Topic Detection and Tracking (TDT) (2004-2006)
The Topic Detection and Tracking (TDT) research has provided a standard platform for addressing event-based organization of broadcast news and evaluating such systems. The governing motivation behind such research was to provide a core technology for a system that would monitor broadcast news and alert an analyst to new and interesting events happening around the world. The research program of TDT focuses on five tasks: story segmentation, first story detection, cluster detection, tracking, and story link detection. Each is viewed as a component technology whose solution will help address the broader problem of event-based news organization.

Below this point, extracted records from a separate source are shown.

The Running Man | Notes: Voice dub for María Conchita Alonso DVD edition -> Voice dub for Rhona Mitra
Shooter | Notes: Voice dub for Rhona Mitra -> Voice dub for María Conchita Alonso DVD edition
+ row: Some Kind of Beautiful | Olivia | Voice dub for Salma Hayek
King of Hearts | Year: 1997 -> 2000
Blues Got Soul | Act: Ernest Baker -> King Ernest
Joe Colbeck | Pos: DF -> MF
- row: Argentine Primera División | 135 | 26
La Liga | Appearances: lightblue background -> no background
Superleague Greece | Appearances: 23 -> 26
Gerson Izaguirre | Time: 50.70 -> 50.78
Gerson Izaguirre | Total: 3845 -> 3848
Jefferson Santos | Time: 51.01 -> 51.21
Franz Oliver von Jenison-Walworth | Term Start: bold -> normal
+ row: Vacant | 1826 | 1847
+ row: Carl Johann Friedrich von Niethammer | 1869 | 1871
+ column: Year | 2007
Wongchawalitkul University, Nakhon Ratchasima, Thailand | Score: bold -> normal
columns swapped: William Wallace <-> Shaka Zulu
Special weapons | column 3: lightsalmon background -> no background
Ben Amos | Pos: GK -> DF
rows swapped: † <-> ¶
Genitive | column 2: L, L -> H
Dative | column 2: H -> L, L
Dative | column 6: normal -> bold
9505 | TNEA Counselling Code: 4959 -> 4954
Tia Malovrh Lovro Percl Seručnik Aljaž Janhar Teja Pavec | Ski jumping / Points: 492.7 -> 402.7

I started working on TDT in Fall 2004 with James Allen at UMass. We presented our results at TDT 2004. I continued working on TDT, mainly focusing on Story Link Detection (SLD).

Story Link Detection (SLD) (2004-2006)
The Story Link Detection (SLD) task evaluates a TDT system that detects if two stories are "linked" by the same event. For TDT, two stories are linked if they discuss the same event. Unlike other TDT tasks, link detection was not motivated by a hypothetical application, but rather the task of detecting when stories are linked is a "kernel" function from which the other TDT tasks can be built.

I started working on SLD under the guidance of W. Bruce Croft and David Jensen at UMass in Spring 2005. We focused on the document representation aspect for SLD. The results were presented in a poster at CIKM 2006. I continued working on SLD during summer 2006 as a visiting research fellow at National Institute of Informatics (NII) at Tokyo, Japan. The work with Koji Eguchi at NII resulted in a paper that will be presented at ECIR 2007.

High Accuracy Retrieval (2003-2004)
This work was done in my first year at UMass (Fall 2003-Spring 2004) with my advisor W. Bruce Croft. The paper based on this work was presented at SIGIR 2004.

Although information retrieval research has always been concerned with improving the effectiveness of search, in some applications, such as information analysis, a more specific requirement exists for high accuracy retrieval. This means that achieving high precision in the top document ranks is paramount. In this work we aimed at achieving high accuracy in ad-hoc document retrieval by incorporating approaches from question answering (QA). We focused on getting the first relevant result as high as possible in the ranked list and argue that traditional precision and recall are not appropriate measures for evaluating this task. We instead used the mean reciprocal rank (MRR) of the first relevant result. We evaluated three different methods for modifying queries to achieve high accuracy. The experiments done on TREC data provided support for the approach of using MRR and incorporating QA techniques for getting high accuracy in ad-hoc retrieval task.